WORK TO BE COMPLETED -
Output every record exactly and leave each picture out.

DATA EXCERPTS -
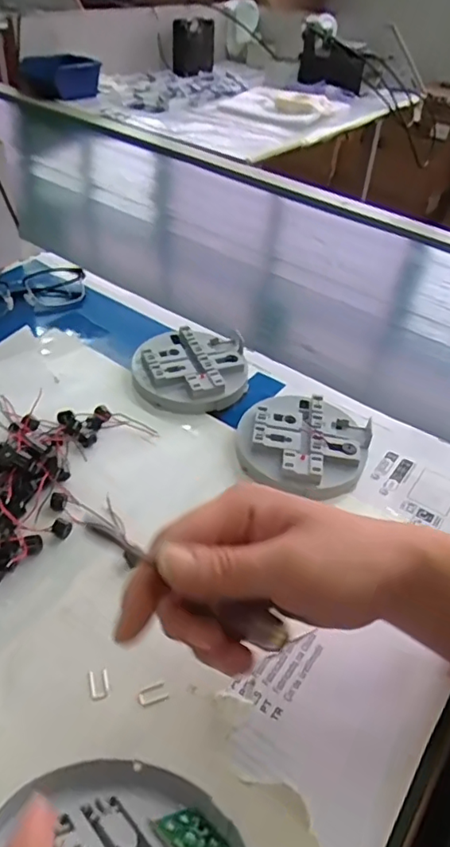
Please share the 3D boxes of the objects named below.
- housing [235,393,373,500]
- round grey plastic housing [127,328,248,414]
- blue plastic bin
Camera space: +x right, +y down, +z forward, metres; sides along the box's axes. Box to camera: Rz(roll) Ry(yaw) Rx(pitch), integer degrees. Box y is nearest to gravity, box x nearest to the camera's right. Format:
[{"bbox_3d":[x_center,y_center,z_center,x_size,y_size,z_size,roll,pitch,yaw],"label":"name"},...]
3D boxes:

REPLY -
Please share the 3D boxes of the objects named below.
- housing [235,393,373,500]
- round grey plastic housing [127,328,248,414]
- blue plastic bin
Camera space: +x right, +y down, +z forward, metres; sides along the box's axes. Box to camera: Rz(roll) Ry(yaw) Rx(pitch), integer degrees. Box y is nearest to gravity, box x nearest to the camera's right. Format:
[{"bbox_3d":[x_center,y_center,z_center,x_size,y_size,z_size,roll,pitch,yaw],"label":"name"},...]
3D boxes:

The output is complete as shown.